This is my work tool, which I use to take screenshots of some news sites.
Feel free to check out this pretty link https://developer.chrome.com/docs/extensions/mv3/getstarted/
The rules are stored in /rules/
directory and are named after window.location.hostname
.
somesite.com.js
should look like this:
rules = [
{
sel: "here is your CSS selector (https://www.w3schools.com/cssref/css_selectors.asp)",
func: "deleteAll", // | "deleteFirst" | "deleteChildren" | "deleteParent" | "css" | "custom"
params: {
"fn": (selector, kwargs) => {
console.log("In case of custom function other params of rule will be passed to it as object 'kwargs'")
},
"any-css-parameter": "for-example"
}
},
...
]
Killer-feature is that you can use wildcard in your selectors (with ids and classes).
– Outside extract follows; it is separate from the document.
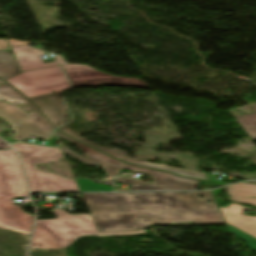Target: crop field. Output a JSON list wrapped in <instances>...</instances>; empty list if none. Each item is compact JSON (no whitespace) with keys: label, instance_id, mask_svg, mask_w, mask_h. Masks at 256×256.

This script will fix it.
For example .class-*-name
will be converted to [class^="class-"][class$="-name"]
.
So your rules will remain well readable.
Really, I shouldn't have to. And I'm really sorry. I used to use script in wonderful User JavaScript and CSS by Dmitry Novikov. Other tools didn't meet my requirements (obviously blah-blah-blah)
But I just needed an easy way to share my tool with colleagues.
Contributions are highly acceptable and very welcome. We have a lot of sites without rules and we want them to look better on screenshots. Even if the news doesn't age very well.